From: "Stacy Slocum" <sslocum@SJFC.EDU>
To: SECURITY@LISTSERV.EDUCAUSE.EDU
Sent: Monday, August 27, 2012 10:28:38 AM
Subject: [SECURITY] Password keepers

Hello-

 

Could anyone share a best practice with regard to the storage and safe keeping of the collection of all system passwords?  Is using a keepass type application the best approach?  What about redundancy in the event you can’t get to the stored list or it is corrupt?

 

Any advice and/or opinions would be very helpful.

 

Thanks

Stacy

We do very similar with a program called Secret Server.  I love the auditing features and one click change all system passwords and employee had access to.  Very helpful during staff turnover.

http://www.thycotic.com/products_secretserver_overview.html

On 8/27/2012 1:16 PM, Clifford Collins wrote:
We use Password Manager Pro from ManageEngine. We have it in an active/passive configuration that allows high availability (active service at one data center and the passive/standby at the other data center).  It allows for both departmental and personal accounts and a variety of access options based on role and group memberships. An access log is maintained to allow auditing (including justification and approval(optional) for access) and regulatory compliance, and it works with both local and central authentication (Active Directory/LDAP) support.

For us, the tough part is getting people to discipline themselves to populate and maintain system passwords.

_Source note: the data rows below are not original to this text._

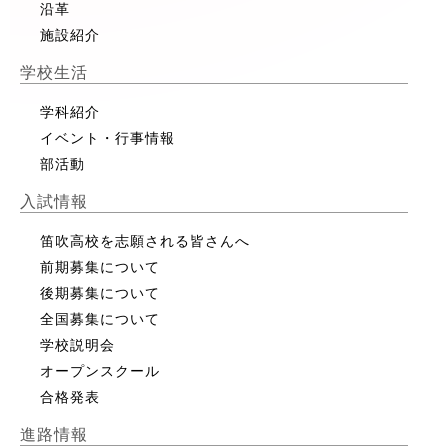
沿革
施設紹介
学校生活
学科紹介
イベント・行事情報
部活動
入試情報
笛吹高校を志願される皆さんへ
前期募集について
後期募集について
全国募集について
学校説明会
オープンスクール
合格発表
進路情報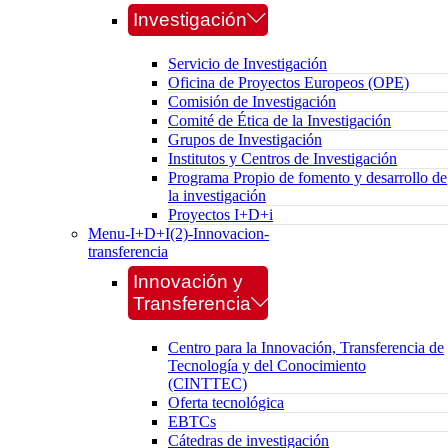
Investigación
Servicio de Investigación
Oficina de Proyectos Europeos (OPE)
Comisión de Investigación
Comité de Ética de la Investigación
Grupos de Investigación
Institutos y Centros de Investigación
Programa Propio de fomento y desarrollo de
la investigación
Proyectos I+D+i
Menu-I+D+I(2)-Innovacion-
transferencia
Innovación y
Transferencia
Centro para la Innovación, Transferencia de
Tecnología y del Conocimiento
(CINTTEC)
Oferta tecnológica
EBTCs
Cátedras de investigación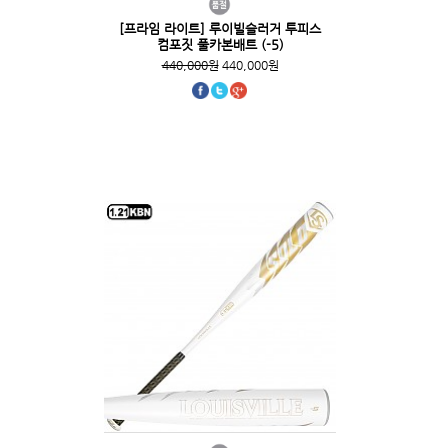
[프라임 라이트] 루이빌슬러거 투피스
컴포짓 풀카본배트 (-5)
440,000원
440,000원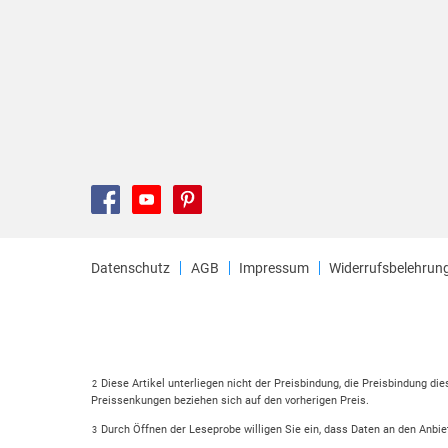
Datenschutz
AGB
Impressum
Widerrufsbelehrun
Diese Artikel unterliegen nicht der Preisbindung, die Preisbindung di
2
Preissenkungen beziehen sich auf den vorherigen Preis.
Durch Öffnen der Leseprobe willigen Sie ein, dass Daten an den Anbie
3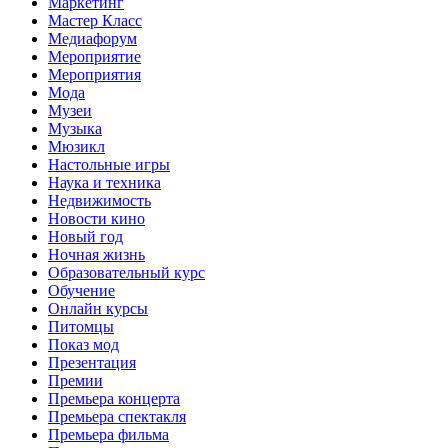
Маркетинг
Мастер Класс
Медиафорум
Мероприятие
Мероприятия
Мода
Музеи
Музыка
Мюзикл
Настольные игры
Наука и техника
Недвижимость
Новости кино
Новый год
Ночная жизнь
Образовательный курс
Обучение
Онлайн курсы
Питомцы
Показ мод
Презентация
Премии
Премьера концерта
Премьера спектакля
Премьера фильма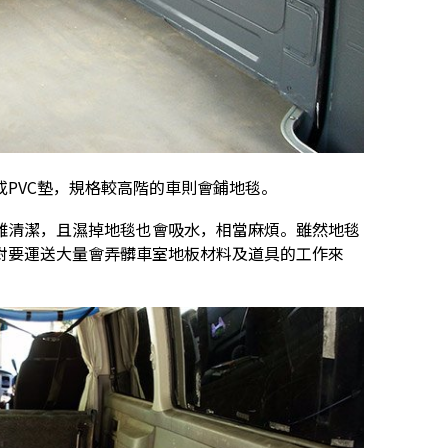
PVC墊，規格較高階的車則會鋪地毯。
難清潔，且濕掉地毯也會吸水，相當麻煩。雖然地毯
對要運送大量會弄髒車室地板材料及道具的工作來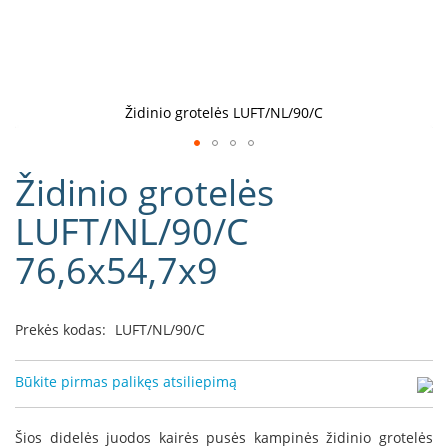
D
o
r
a
k
Židinio grotelės LUFT/NL/90/C
o
L
Eiti
i
Židinio grotelės
į
n
e
galerijos
LUFT/NL/90/C
a
paradžią
76,6x54,7x9
D
e
f
r
Prekės kodas:
LUFT/NL/90/C
o
H
o
Būkite pirmas palikęs atsiliepimą
m
e
Šios didelės juodos kairės pusės kampinės židinio grotelės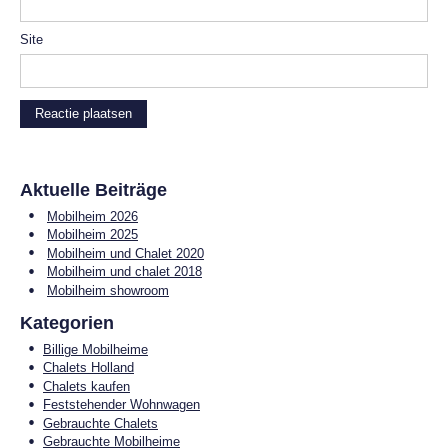
Site
Aktuelle Beiträge
Mobilheim 2026
Mobilheim 2025
Mobilheim und Chalet 2020
Mobilheim und chalet 2018
Mobilheim showroom
Kategorien
Billige Mobilheime
Chalets Holland
Chalets kaufen
Feststehender Wohnwagen
Gebrauchte Chalets
Gebrauchte Mobilheime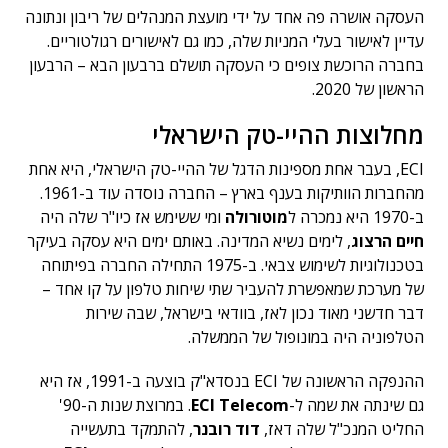
העסקה אושרה פה אחד על ידי מועצת המנהלים של ריבון ונתונה
עדיין לאישור בעלי המניות שלה, כמו גם לאישורים רגולטוריים.
בחברה הרוכשת צופים כי העסקה תושלם ברבעון הבא – הרבעון
הראשון של 2020.
מחלוצות ההיי-טק הישראלי
ECI, בעבר אחת מספינות הדגל של ההיי-טק הישראלי, היא אחת
מהחברות הוותיקות בענף בארץ – החברה נוסדה עוד ב-1961.
ב-1970 היא נמכרה ל
מוטורולה
ומי ששימש אז כיו"ר שלה היה
חיים הרצוג
, לימים נשיא המדינה. באותם ימים היא עסקה בעיקר
בטכנולוגיות לשימוש צבאי. ב-1975 התחילה החברה בפיתוחה
של מערכת שמאפשרת להעביר שתי שיחות טלפון על קו אחד –
דבר חדשני מאוד נכון לאז, בוודאי בישראל, שבה שירות
הטלפוניה היה במונופול של הממשלה.
ההנפקה הראשונה של ECI בנסדא"ק בוצעה ב-1991, אז היא
גם שינתה את שמה ל-
ECI Telecom
. במרוצת שנות ה-90'
החליט המנכ"ל שלה דאז,
דוד רובנר
, להתמקד בתעשייה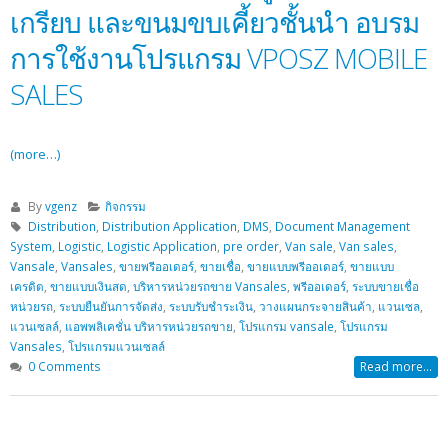
เกรียบ และขนมขบเคี้ยวชั้นนำ อบรม
การใช้งานโปรแกรม VPOSZ MOBILE
SALES
(more…)
By
vgenz
กิจกรรม
Distribution
,
Distribution Application
,
DMS
,
Document Management
System
,
Logistic
,
Logistic Application
,
pre order
,
Van sale
,
Van sales
,
Vansale
,
Vansales
,
ขายพรีออเดอร์
,
ขายเชื่อ
,
ขายแบบพรีออเดอร์
,
ขายแบบ
เครดิต
,
ขายแบบเงินสด
,
บริหารหน่วยรถขาย Vansales
,
พรีออเดอร์
,
ระบบขายเชื่อ
หน่วยรถ
,
ระบบยืนยันการจัดส่ง
,
ระบบรับชำระเงิน
,
วางแผนกระจายสินค้า
,
แวนเซล
,
แวนเซลล์
,
แอพพลิเคชั่น บริหารหน่วยรถขาย
,
โปรแกรม vansale
,
โปรแกรม
Vansales
,
โปรแกรมแวนเซลล์
0 Comments
Read more...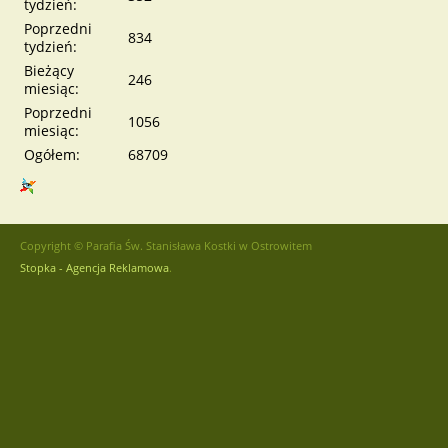
tydzień:
Poprzedni
834
tydzień:
Bieżący
246
miesiąc:
Poprzedni
1056
miesiąc:
Ogółem:
68709
Copyright © Parafia Św. Stanisława Kostki w Ostrowitem
Stopka - Agencja Reklamowa
.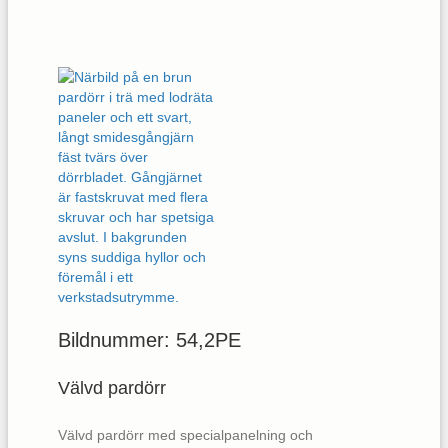
Bildnummer: 54,2PE
Välvd pardörr
Välvd pardörr med specialpanelning och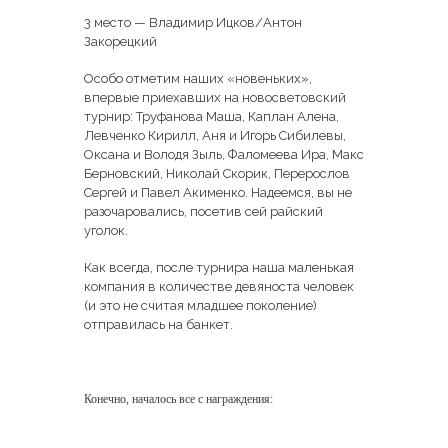
3 место — Владимир Ицков/Антон
Закорецкий
Особо отметим наших «новеньких»,
впервые приехавших на новосветовский
турнир: Труфанова Маша, Каплан Алена,
Левченко Кирилл, Аня и Игорь Сибилевы,
Оксана и Володя Зыль, Фаломеева Ира, Макс
Берновский, Николай Скорик, Перерослов
Сергей и Павел Акименко. Надеемся, вы не
разочаровались, посетив сей райский
уголок.
Как всегда, после турнира наша маленькая
компания в количестве девяноста человек
(и это не считая младшее поколение)
отправилась на банкет.
Конечно, началось все с награждения: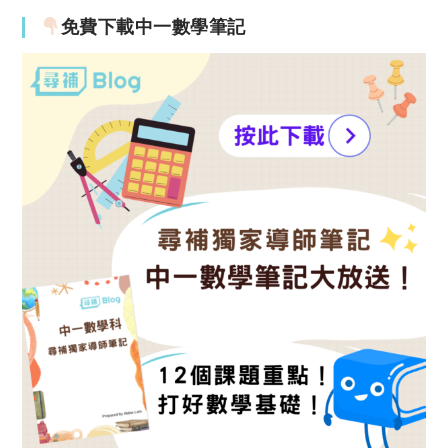
免費下載中一數學筆記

http://www.manageengine.com/products/passwordmanagerpro/

Clifford A. Collins
Information Security Officer
Franklin University
201 South Grant Avenue
Columbus, Ohio 43215
"Security is a process, not a product"
From: "Stacy Slocum" <sslocum@SJFC.EDU>
To: SECURITY@LISTSERV.EDUCAUSE.EDU
Sent: Monday, August 27, 2012 10:28:38 AM
Subject: [SECURITY] Password keepers

Hello-

 

Could anyone share a best practice with regard to the storage and safe keeping of the collection of all system passwords?  Is using a keepass type application the best approach?  What about redundancy in the event you can’t get to the stored list or it is corrupt?

 

Any advice and/or opinions would be very helpful.

 

Thanks

Stacy

We use this as well.

 

Daniel Bennett

IT Security Analyst

Adjunct Faculty

Vice-Chair North Central PA Members Alliance

 

Pennsylvania College of Technology

One College Ave

Williamsport, PA 17701

 

P:570.329.4989

E:dbennett@pct.edu

 

ITS and Penn College will never solicit you for your username or password in an e-mail.

 

 

 

From: The EDUCAUSE Security Constituent Group Listserv [mailto:SECURITY@LISTSERV.EDUCAUSE.EDU] On Behalf Of David Curry
Sent: Monday, August 27, 2012 11:18 AM
To: SECURITY@LISTSERV.EDUCAUSE.EDU
Subject: Re: [SECURITY] Password keepers

 

We use Thycotic's Secret Server (http://www.thycotic.com/products_secretserver_overview.html), which is server-based (Win2k8 + ASP.NET + SQL Server). It supports multi-user access, two-factor authentication, audit logging, and all that good enterprise-level stuff. We've been using it for a little over a year now and have been quite happy with it.

 

 

--

DAVID A. CURRY, CISSP • DIRECTOR OF INFORMATION SECURITY

THE NEW SCHOOL • 55 W. 13TH STREET • NEW YORK, NY 10011

+1 212 229-5300 x4728 • david.curry@newschool.edu



For personal / single user use I recommend to people the free LastPass (http://www.lastpass.com) solution. The best balance of strong security and convenient usability I've seen.  For shared / multi-user use in enterprise I recommend the free open-source WebPasswordSafe (http://www.webpasswordsafe.net) solution [full disclosure: as the author I'm a bit biased].  It is a cross-platform Java web application server you can customize the strong security controls and deploy to fit your environment.

Either way, to fully answer your question, encrypted digital offsite backups with the key separate from the data out-of-band is the way to go. But if immediate availability in disaster is a huge risk for you where a digital solution can't be depended on, printing unencrypted export (both of the above solutions support that) physical copy and keeping it safe with your usual physical security controls (sealed envelope, locked, access log, cameras, etc) is what you are left with.